03.11.2*** Запись из дневника Рассказчика
13 января 2021 г. в 22:37
Примечания:
Прошу простить за допущенные ошибки.
Я приняла решение создать группу в ВК.
Ссылочка: https://vk.com/club224100974
*Мельница. Оборотень.
**Канцлер Ги. Романс Ротгера Вальдеса./Пленник и Гость.
03.11.
Вчера был очень насыщенный день и нам всем требовался отдых.
По этому я весь день провёл в своей комнате читая или просто смотря в окно, ко мне иногда заходил Гоголь, но он просто молча садился за стол и складывал карты в колоду разными способами: то по старшинству, то по мастям, то по цветам.
Алекс спал, изредка просыпаясь, либо чтобы сходить в столовую, либо чтобы выпить чаю и, посмотрев в окно, молча что нибудь написать в своём дневнике, слушая музыку.
Дазая я видел только когда Алекс вытаскивал меня в столовую, поэтому, что Суицидник делал весь день, я не знаю.
День был муторный и скучный.
Огай к нам не заходил.
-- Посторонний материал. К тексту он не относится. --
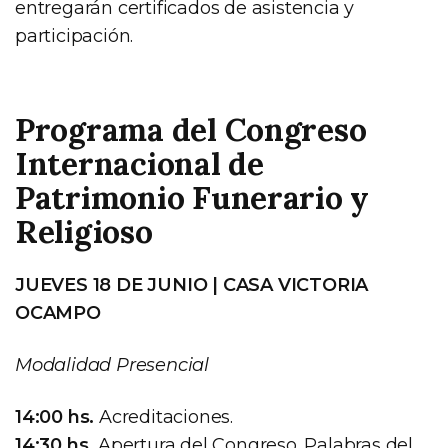
entregarán certificados de asistencia y
participación.
Programa del Congreso
Internacional de
Patrimonio Funerario y
Religioso
JUEVES 18 DE JUNIO | CASA VICTORIA
OCAMPO
Modalidad Presencial
14:00 hs.
Acreditaciones.
14:30 hs.
Apertura del Congreso. Palabras del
Я видел его лишь издали, в столовой, но к нам он не подходил, хоть и наблюдал за нами всё время. Зато своим посещением нашу скуку развеяла Йосано-сан, а произошло это таким образом.
Гоголь, за полтора часа перед ужином, снова зашёл к нам, но не один, а с Дазаем, они расположились за столом и мы начали тихую непринуждённую беседу.
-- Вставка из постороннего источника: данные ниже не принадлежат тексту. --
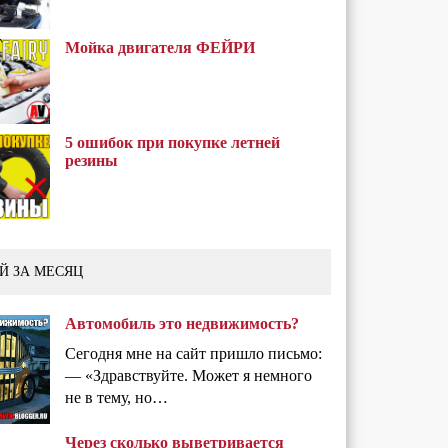
Мойка двигателя ФЕЙРИ
5 ошибок при покупке летней
резины
Й ЗА МЕСЯЦ
Автомобиль это недвижимость?
Сегодня мне на сайт пришло письмо:
— «Здравствуйте. Может я немного
не в тему, но…
Через сколько выветривается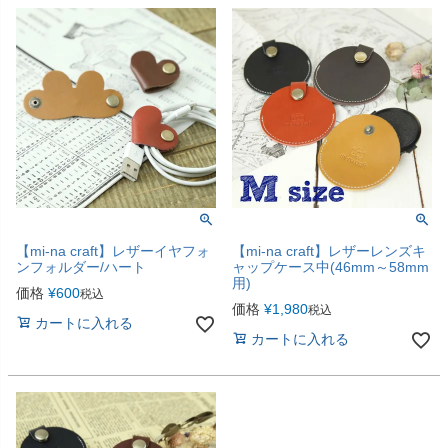
【mi-na craft】レザーイヤフォ
【mi-na craft】レザーレンズキ
ンフォルダー/ハート
ャップケース中(46mm～58mm
用)
価格
¥
600
税込
価格
¥
1,980
税込
カートに入れる
カートに入れる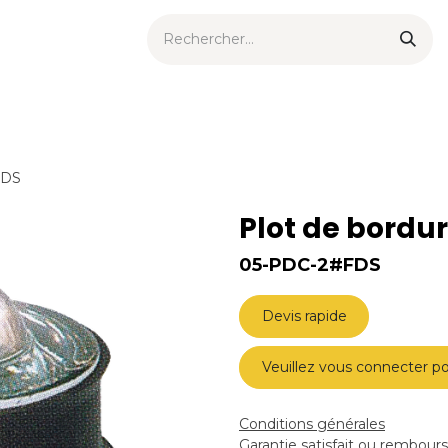
ts urbains
Now
Nouveautés
Catalogues
Consei
FDS
Plot de bordu
05-PDC-2#FDS
Devis rapide
Veuillez vous connecter po
Conditions générales
Garantie satisfait ou rembour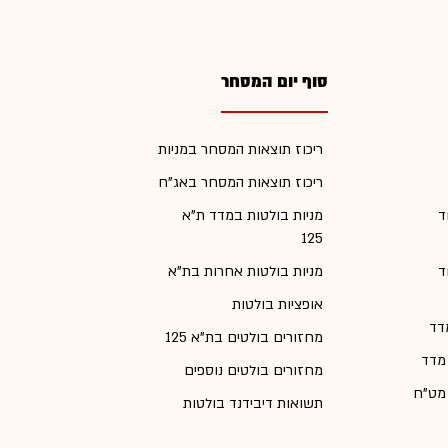
סוף יום המסחר
ריכוז תוצאות המסחר במניות
ריכוז תוצאות המסחר באג"ח
ד
מניות בולטות במדד ת"א
125
ד
מניות בולטות אחרות בת"א
אופציות בולטות
דד
מחזורים בולטים בת"א 125
 מדד
מחזורים בולטים נוספים
 מט"ח
תשואות דיבידנד בולטות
Нас было трое. Алекс спал.
Тогда про нас можно было сказать — «Трое в комнате, не считая спящего».
Но я отвлёкся.
Йосано-сан пришла к нам немногим позже Николая и Осаму. Пришла она к Алексу, чтобы поговорить с ним и чтобы справиться о его физическом и моральном состоянии.
После всего что вчера произошло, она сильно забеспокоилась, испугавшись, что Айзек может впасть в депрессию и совершить попытку суицида. Акико даже хотела переселить Холмса к Дазаю, но, слава богу, Коё-сан отговорила её от этой безумной идеи и, запретила ей об этом даже думать, аргументировав своё решение тем, что «Если убийца выбрал себе жертву, значит он убьёт её в любом случае, потому что друзей держат близко, а врагов ещё ближе. Убийцам близкие не нужны».
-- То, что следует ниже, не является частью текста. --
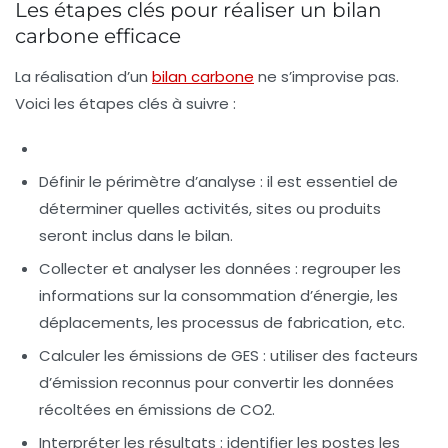
Les étapes clés pour réaliser un bilan
carbone efficace
La réalisation d’un
bilan carbone
ne s’improvise pas.
Voici les étapes clés à suivre :
Définir le périmètre d’analyse : il est essentiel de
déterminer quelles activités, sites ou produits
seront inclus dans le bilan.
Collecter et analyser les données : regrouper les
informations sur la consommation d’énergie, les
déplacements, les processus de fabrication, etc.
Calculer les émissions de GES : utiliser des facteurs
d’émission reconnus pour convertir les données
récoltées en émissions de CO2.
Interpréter les résultats : identifier les postes les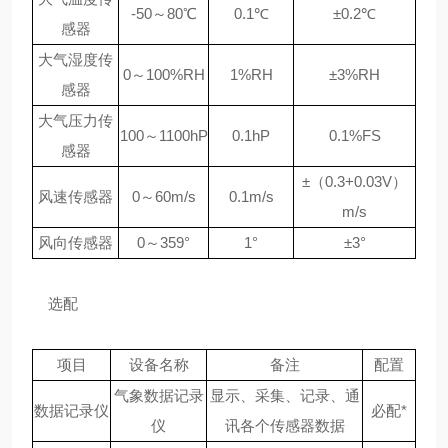
-50～80℃
0.1℃
±0.2℃
感器
大气湿度传
0～100%RH
1%RH
±3%RH
感器
大气压力传
100～1100hP
0.1hP
0.1%FS
感器
±（0.3+0.03V）
风速传感器
0～60m/s
0.1m/s
m/s
风向传感器
0～359°
1°
±3°
选配
项目
设备名称
备注
配置
气象数据记录
显示、采集、记录、通
数据记录仪
必配*
仪
讯各个传感器数据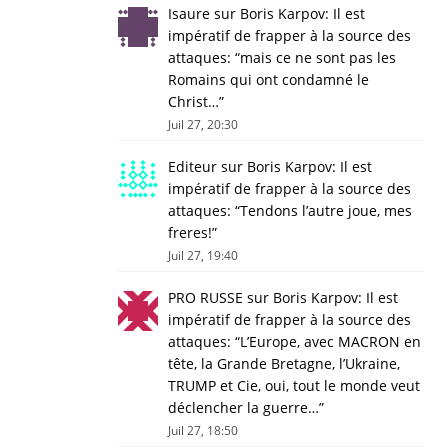
Isaure
sur
Boris Karpov: Il est
impératif de frapper à la source des
attaques
: “
mais ce ne sont pas les
Romains qui ont condamné le
Christ…
”
Juil 27, 20:30
Editeur
sur
Boris Karpov: Il est
impératif de frapper à la source des
attaques
: “
Tendons l’autre joue, mes
freres!
”
Juil 27, 19:40
PRO RUSSE
sur
Boris Karpov: Il est
impératif de frapper à la source des
attaques
: “
L’Europe, avec MACRON en
tête, la Grande Bretagne, l’Ukraine,
TRUMP et Cie, oui, tout le monde veut
déclencher la guerre…
”
Juil 27, 18:50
Акико появилась в нашей комнате бесшумно и потому совершенно неожиданно, так что мы аж вздрогнули, когда она обратившись ко мне, в пол голоса произнесла:
— Фёдор, где Алекс?
— Спит. — так же в пол голоса ответил я ей.
— Спит? — переспросила она, удивлённо подняв свои изящные брови.
— Да, а вы что думали? — усмехнулся Гоголь, повернувшись к нашей гостье в пол оборота.
— Я думала, что его здесь нет. — ответила она глянув на кровать Алекса, где её хозяин, лёжа на спине мирно спал.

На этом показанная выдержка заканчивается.